A more generalized replacement for NoScript's "surrogate scripts" functionality.
Posted on Sunday, January 25, 2009 at 11:18 PM.I saw an article today about the "surrogate scripts" functionality of the NoScript extension for Mozilla-based Web browsers. It essentially allows for a user to provide a replacement for a blocked script that some Web site requires to function properly.
I worked with a Web developer once who took a similar, although more general, approach to this problem. To avoid seeing ads and other unwanted content, he used his /etc/hosts file to resolve a number of such domain names to localhost. But some of the sites he visited often did make the mistake of having scripts that relied upon a function or variable defined in some of the scripts he had blocked. Some of the functionality of these sites was thus unavailable.
As a Web developer, he often switched back and forth between browsers, and often just used the last one he had open after testing work he had done for a client. So he wanted to avoid a browser-specific plugin. That's why he used his /etc/hosts file to block these sites in the first place.

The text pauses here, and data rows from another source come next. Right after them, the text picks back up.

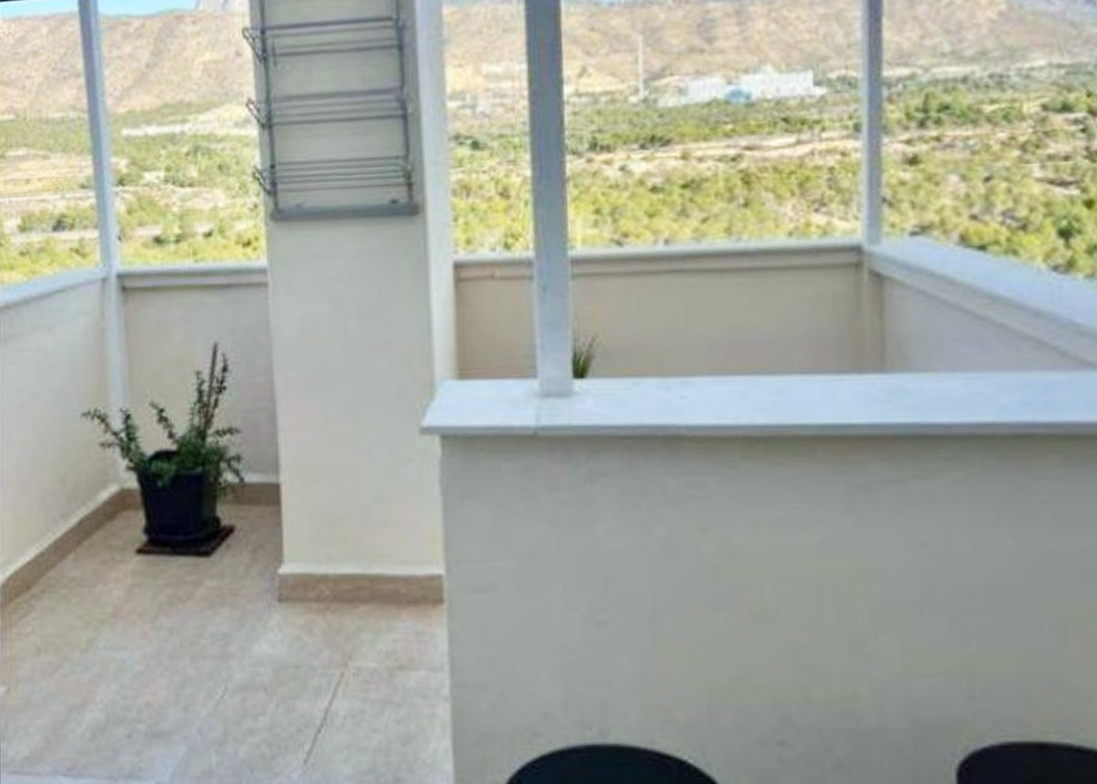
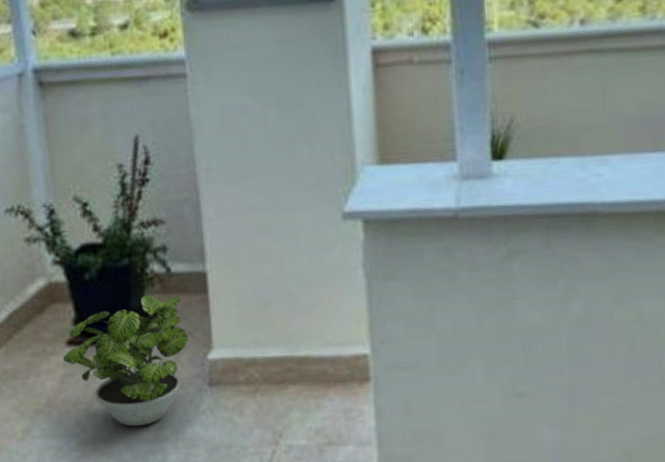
potted plant: none [132,506,258,641] -> present [63,296,188,427]

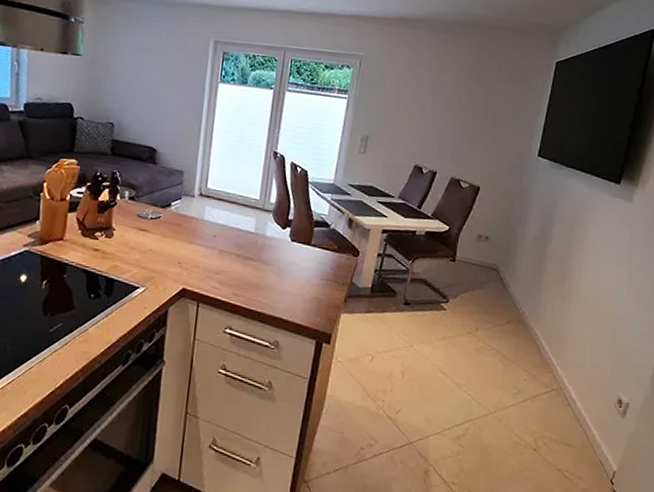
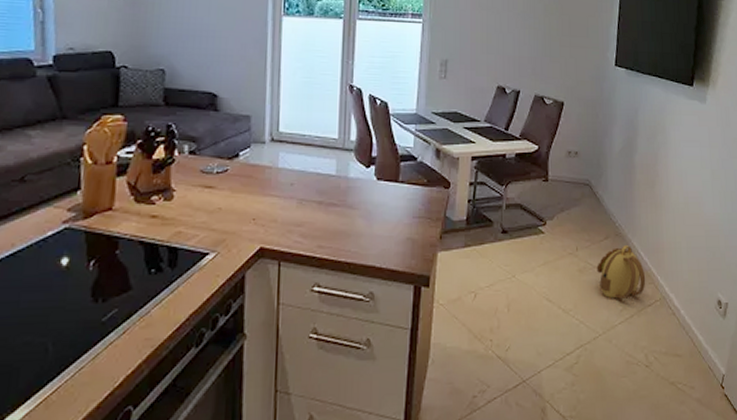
backpack: none [494,332,545,383] -> present [596,245,646,299]

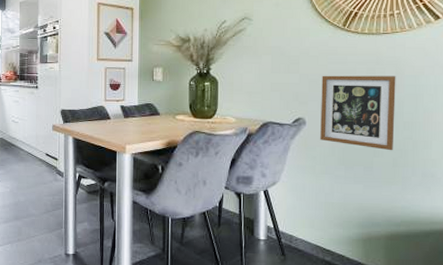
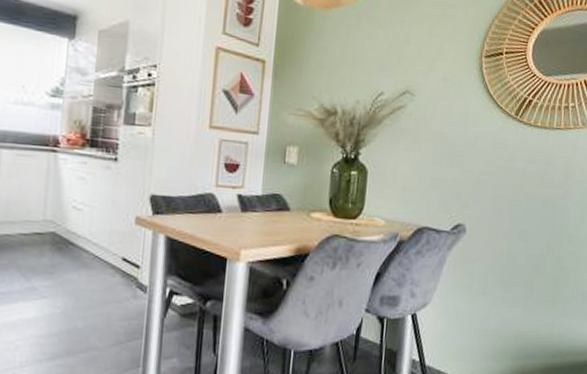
picture frame: present [320,75,396,151] -> none [480,173,565,269]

His solution to this problem was to simply set up a Web server locally, and he manually created local JavaScript scripts that stubbed out the minimal functionality needed for the problematic Web sites to work. So regardless of the browser he was using, any requests for the blocked hosts were sent to his local Web server instad, and his minimal version of the script was served up instead. This resolved the problem with the missing functions or variables, prevented the Web sites' JavaScript code from crashing, and allowed him to use those sites.
I'd asked him if he ever ran into problems with two separate blocked hosts that both used the same JavaScript script filename, but the code itself was different. He said it wasn't something he'd ever encountered. If it ever did arise, he said he'd just include both script stubs in the same local file, and chances are there wouldn't be a conflict.